Is e-filing a much better way to record your taxes?
Americans and the IRS might not agree on everything, but they’re mostly on the same page when it comes to e-filing individual income tax returns.
The majority of individual income tax returns submitted to the IRS are e-filed.
If you e-file your federal income tax return, you save the IRS money because its employees don’t have to spend time manually processing your return. In return, you can find any refund you are owed faster, especially if you have it directly deposited to your bank account.
But what about safety? And can digital filing actually provide you access to all of the forms you may need in case you’ve got a complex tax situation? Are there ever situations when you can’t e-file? Let’s look at the benefits of e-filing, and whether it may be the very best filing choice for your needs.
If you’re thinking about e-filing, a Few of the advantages include:
- Quick affirmation your forms have been received: The IRS will confirm a tax filing was received within one day of digital submission. For paper filers, the IRS doesn’t send any acknowledgment your forms have arrived .

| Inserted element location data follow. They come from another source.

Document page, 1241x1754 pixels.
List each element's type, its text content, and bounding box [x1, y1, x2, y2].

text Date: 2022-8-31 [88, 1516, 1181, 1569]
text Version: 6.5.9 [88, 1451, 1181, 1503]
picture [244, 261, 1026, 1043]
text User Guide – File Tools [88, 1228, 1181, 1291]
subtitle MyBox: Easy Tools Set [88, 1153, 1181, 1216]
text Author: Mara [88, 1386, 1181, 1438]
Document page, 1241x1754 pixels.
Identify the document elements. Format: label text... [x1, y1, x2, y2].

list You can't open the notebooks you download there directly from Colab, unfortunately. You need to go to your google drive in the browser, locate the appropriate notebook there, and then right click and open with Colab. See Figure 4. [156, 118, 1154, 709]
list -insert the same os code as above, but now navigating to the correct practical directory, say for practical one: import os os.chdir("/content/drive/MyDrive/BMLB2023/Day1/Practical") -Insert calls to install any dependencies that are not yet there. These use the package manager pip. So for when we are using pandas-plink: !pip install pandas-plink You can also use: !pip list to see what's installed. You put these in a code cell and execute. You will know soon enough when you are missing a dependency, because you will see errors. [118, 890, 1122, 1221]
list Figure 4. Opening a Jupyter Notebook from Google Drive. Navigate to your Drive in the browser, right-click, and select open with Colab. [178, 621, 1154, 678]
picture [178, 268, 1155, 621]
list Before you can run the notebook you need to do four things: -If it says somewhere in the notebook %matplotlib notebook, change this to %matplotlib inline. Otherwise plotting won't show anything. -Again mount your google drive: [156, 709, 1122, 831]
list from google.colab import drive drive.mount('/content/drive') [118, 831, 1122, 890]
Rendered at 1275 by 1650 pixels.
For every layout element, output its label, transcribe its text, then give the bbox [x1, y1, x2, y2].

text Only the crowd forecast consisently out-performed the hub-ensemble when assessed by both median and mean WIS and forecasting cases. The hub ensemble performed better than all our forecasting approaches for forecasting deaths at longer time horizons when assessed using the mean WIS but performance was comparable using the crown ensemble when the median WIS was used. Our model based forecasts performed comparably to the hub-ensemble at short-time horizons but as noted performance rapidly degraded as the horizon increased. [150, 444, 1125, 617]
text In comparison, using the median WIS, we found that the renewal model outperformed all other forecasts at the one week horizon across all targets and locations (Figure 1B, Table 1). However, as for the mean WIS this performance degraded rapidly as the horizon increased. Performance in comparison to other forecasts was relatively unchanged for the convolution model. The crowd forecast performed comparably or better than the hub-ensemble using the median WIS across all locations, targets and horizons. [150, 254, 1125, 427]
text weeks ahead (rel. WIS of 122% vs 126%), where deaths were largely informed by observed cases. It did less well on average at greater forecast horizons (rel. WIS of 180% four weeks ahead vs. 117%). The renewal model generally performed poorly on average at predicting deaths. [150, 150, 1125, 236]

Timely refunds: When you publish a paper filing, it can take six to eight weeks to be given a tax refund. With e-filing, you’ll get your money in three weeks or not. Choosing direct deposit can also accelerate the refund process.
Reduced likelihood of mistakes: In accordance with the IRS, there is around a 1% error rate on e-filed returns, compared with a 20% rate of errors on paper filings. The IRS also provides more info on issues discovered on e-filed returns compared with paper yields.
Simple payment process: If you owe the IRS money, it is easier to pay at your advantage when you e-file. You can submit returns early and pay afterwards if necessary, as long as you pay from the April 15 filing deadline. Additionally you have the choice to pay your balance by using the IRS Direct pay service from your checking or savings account, submitting a credit card through a payment processor for a fee, or paying by check or money order.
Digital storage of tax information: Submitting returns electronically implies there’s a digital copy of your tax documents. So if something happens to your paperwork, you will have a digital backup.
The fantastic news: Most taxpayers do decide to e-file and get those advantages — and the practice of doing so is simple.
The forms do the math for you and offer standard advice. You can simply do your federal return with all these kinds.
Using online tax preparation software is far and away the preferred approach of the majority of taxpayers. In fact, the IRS says it anticipated more than four tax returns to be filed through tax return prep software.
Is e-filing really stable?
While e-filing is convenient, you could be worried about security — especially with all these data breaches. But experts agree that this is not a problem that should dissuade you from e-filing.
“E-filing a tax return has proven to be an extremely secure way to file your taxes,” states Scott Grissom, vice president of product direction, marketing and sales at LegalShield. “In fact, it may be more secure than paper filing since you’re sending your private information through an encrypted network rather than exposing your data in the mail.”
Dennis Chow, vice president of information security at SCIS Security, clarifies the IRS has put security measures in place to keep your information secure. “Trainers normally use IRS specific APIs that require ab sessions,” Chow says. “All this can be routed over TLS encrypted links “
It is very important to use a trustworthy service to help you file your taxes. Chow advises to not e-file on a computer or use an internet connection that isn’t confidential.
For most taxpayers, it is sensible to e-file a return since it’s the most convenient way to file your tax information to the IRS and it allows for timely refunds and effortless payment choices. Just be certain to use tax preparation software from a trusted source, so that you may ensure the information which you provide to transmit to the IRS will be kept protected.